I acknowledge that the Reggio Approach is an early childhood approach to education that leans heavily towards social constructivism. However, Hesterman (2011) has identified an independent school in Perth, WA, where those educational principles are taught through to Year 10. Further, Reggio principles only guide REmida; they do not bind REmida.
Sustainability through creativity is what underpins this organisation’s philosophy. REmida is an extension of the atelier model, a space that invites visual methodologies into the classroom where the atelierista’s role is to provoke learning through artmaking. There is no reason why such an approach cannot work in a WA government primary school, considering the Australian Curriculum expects Sustainability to be integrated into the curriculum wherever possible (ACARA, 2013a). When an individual teacher’s passion drives EfS, rather than a whole school’s commitment, behavioural change is less likely to occur (2011). It is more likely that the barriers are in the classroom, including the barriers of teacher and parental views on sustainability, rather than in administration or through the curriculum (Lewis et al., 2009; Prabawa-Sear & Baudains, 2011; Salter et al., 2011).
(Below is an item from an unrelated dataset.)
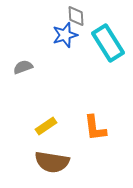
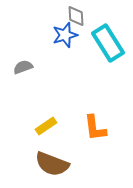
brown semicircle: moved 2 px down; rotated 12 degrees clockwise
140 For example, in the context of this research, the Pragmatic Social-Reconstruction Model (Efland, 1990) was the most appropriate model to apply considering that the aim of EfS is to do more than just inform students about the environment but to bring about change on a personal level and through social reconstruction (ARIES, 2004-2012; Tilbury, 2011). Visual Arts can become part of a teacher’s repertoire to embed Sustainability across the curriculum, where Visual Arts can add an extra layer to knowledge acquisition through material thinking (Dewey, 1934; Barrett & Bolt, 2013; P. Carter, 2004). The Pragmatic Social-Reconstruction Model can empower students to adopt Australian values outlined in the Melbourne
Declaration (2008), ARIES (2004-2012) and the Australian Curriculum (ACARA, 2013b), and to fulfil environmental goals espoused for the DESD (Tilbury, 2011) and beyond its conclusion in 2014.